[Records from a dataset]
▬▬▬▬▬▬
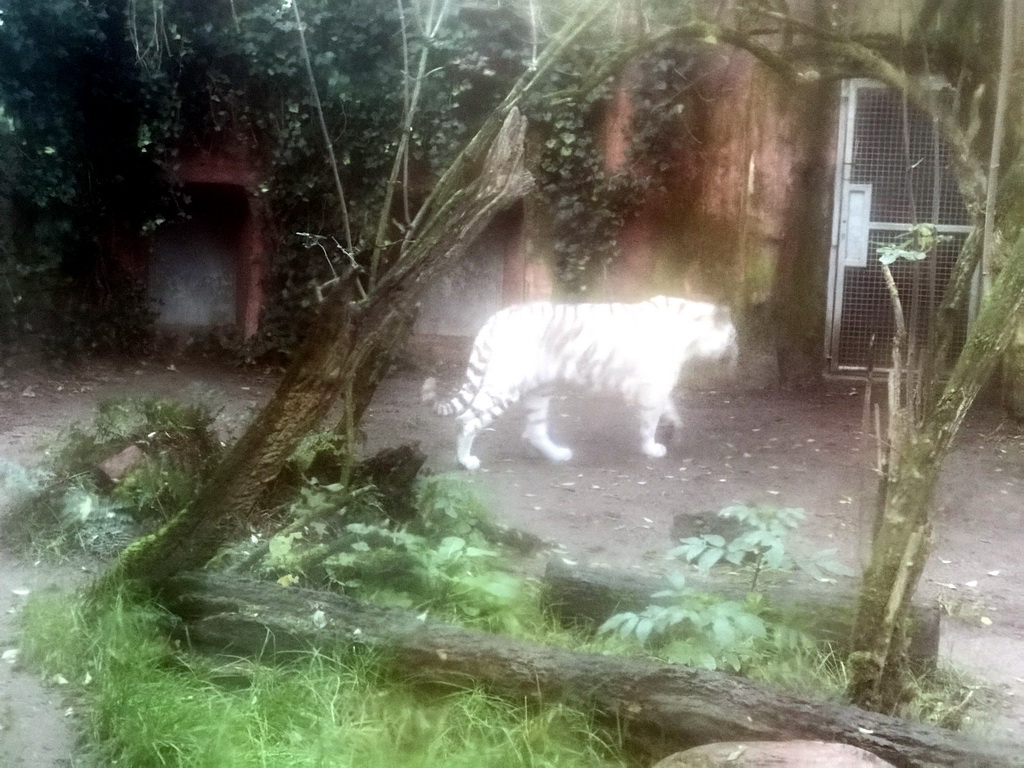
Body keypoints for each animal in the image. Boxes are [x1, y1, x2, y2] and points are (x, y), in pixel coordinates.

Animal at [419, 296, 741, 473]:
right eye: (734, 335)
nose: (739, 352)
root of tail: (496, 318)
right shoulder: (653, 386)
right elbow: (650, 421)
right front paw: (652, 448)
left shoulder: (658, 385)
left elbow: (669, 407)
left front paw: (675, 427)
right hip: (503, 387)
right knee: (466, 420)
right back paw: (466, 462)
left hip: (539, 391)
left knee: (535, 430)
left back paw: (558, 455)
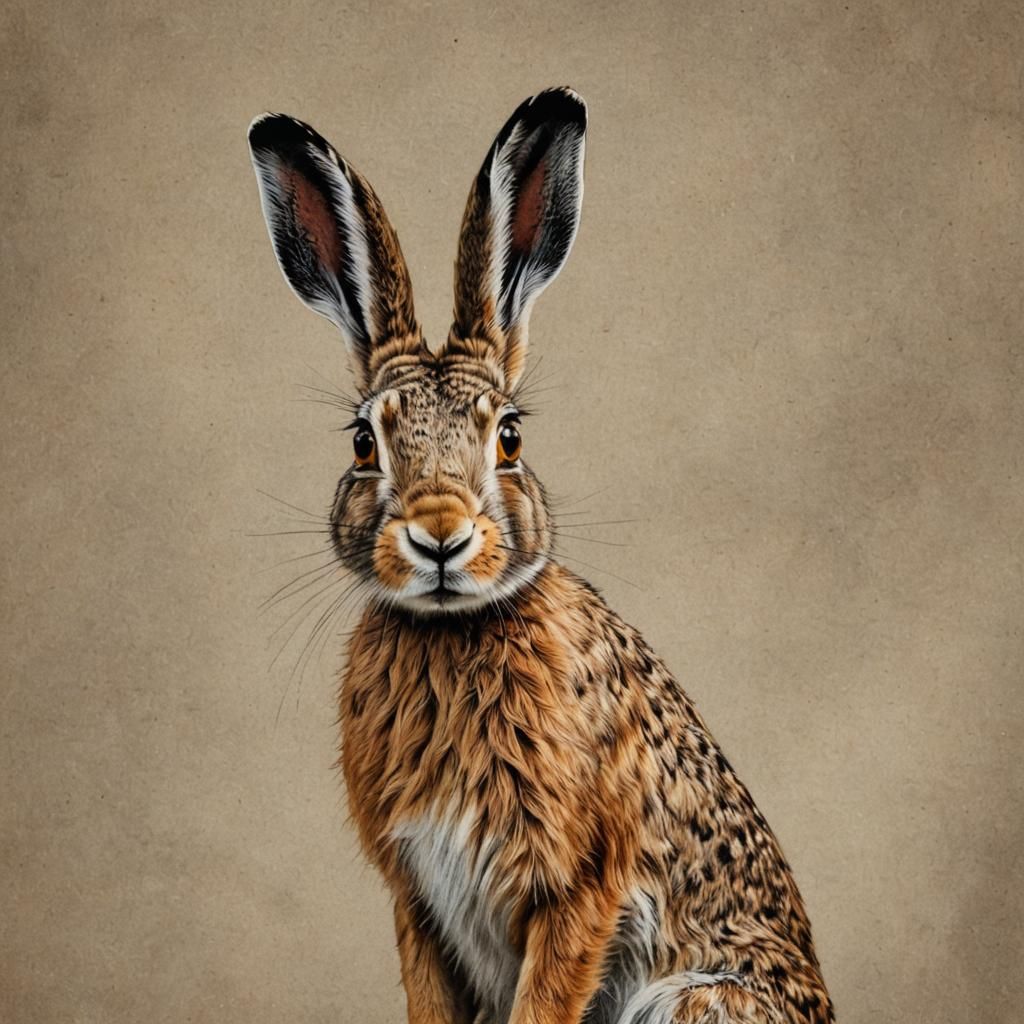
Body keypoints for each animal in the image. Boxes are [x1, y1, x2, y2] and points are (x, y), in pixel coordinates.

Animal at [248, 87, 835, 1024]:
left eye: (511, 439)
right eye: (363, 444)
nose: (440, 534)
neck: (453, 631)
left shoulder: (577, 891)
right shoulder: (420, 902)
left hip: (697, 1003)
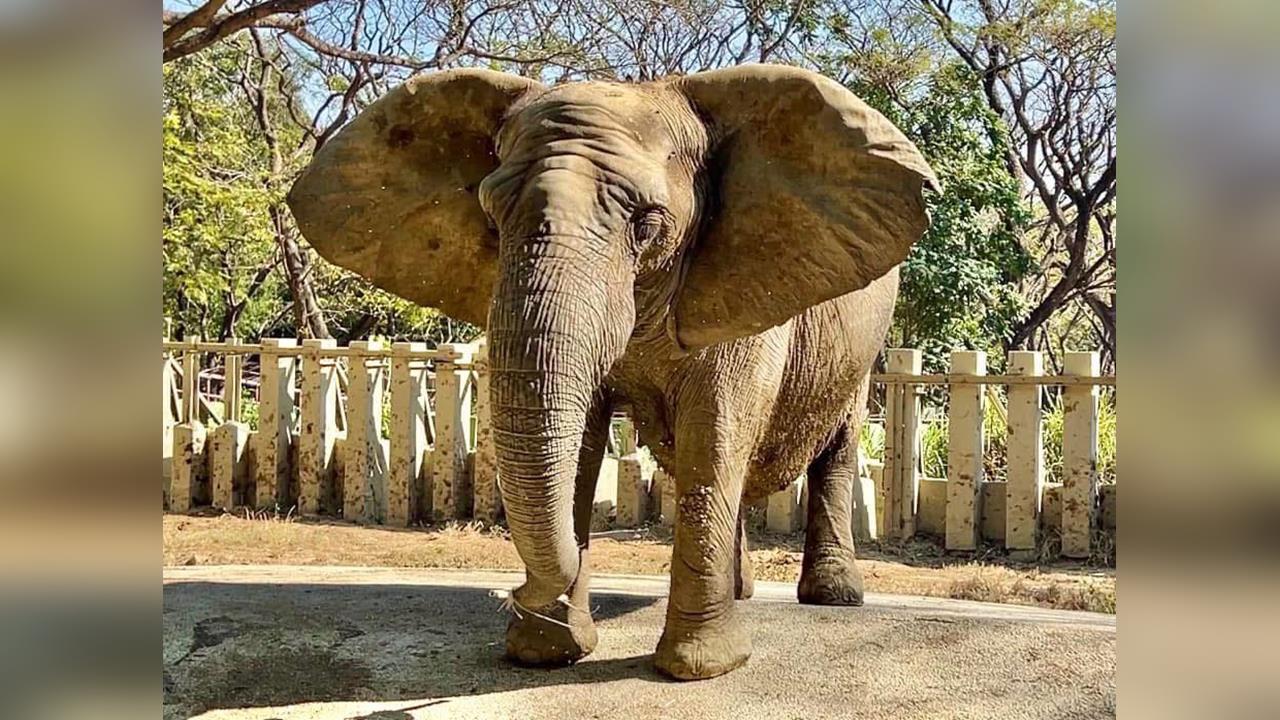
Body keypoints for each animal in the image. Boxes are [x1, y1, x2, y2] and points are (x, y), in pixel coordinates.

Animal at [287, 63, 937, 681]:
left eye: (647, 225)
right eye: (491, 220)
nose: (512, 592)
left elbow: (714, 432)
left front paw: (697, 669)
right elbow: (581, 446)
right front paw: (547, 651)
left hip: (865, 345)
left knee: (835, 448)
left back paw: (833, 597)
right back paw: (741, 592)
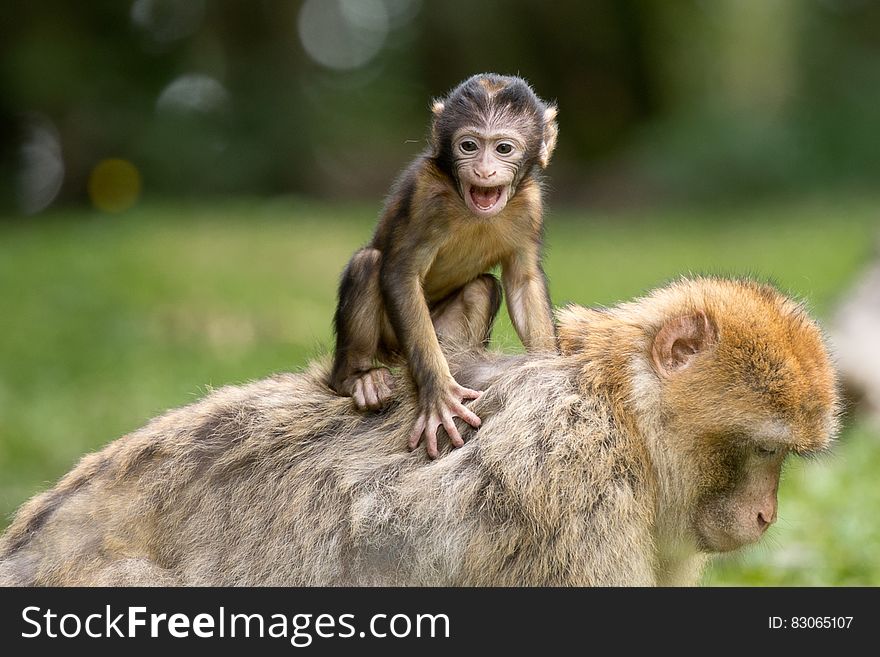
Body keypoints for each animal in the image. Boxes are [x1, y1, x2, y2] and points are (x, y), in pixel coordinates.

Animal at [330, 72, 556, 456]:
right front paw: (438, 394)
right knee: (368, 263)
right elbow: (401, 274)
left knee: (482, 288)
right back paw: (357, 379)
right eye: (469, 146)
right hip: (391, 342)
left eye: (503, 149)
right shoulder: (426, 195)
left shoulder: (530, 205)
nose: (483, 170)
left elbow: (522, 281)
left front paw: (548, 374)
▬▬▬▬▬▬
_Description of the task_
If a line in the data contains the string "shoulder", copy it.

_Written solution_
right shoulder: (653, 386)
left shoulder: (658, 385)
left shoulder: (577, 891)
right shoulder: (420, 902)
right shoulder: (426, 195)
left shoulder: (530, 205)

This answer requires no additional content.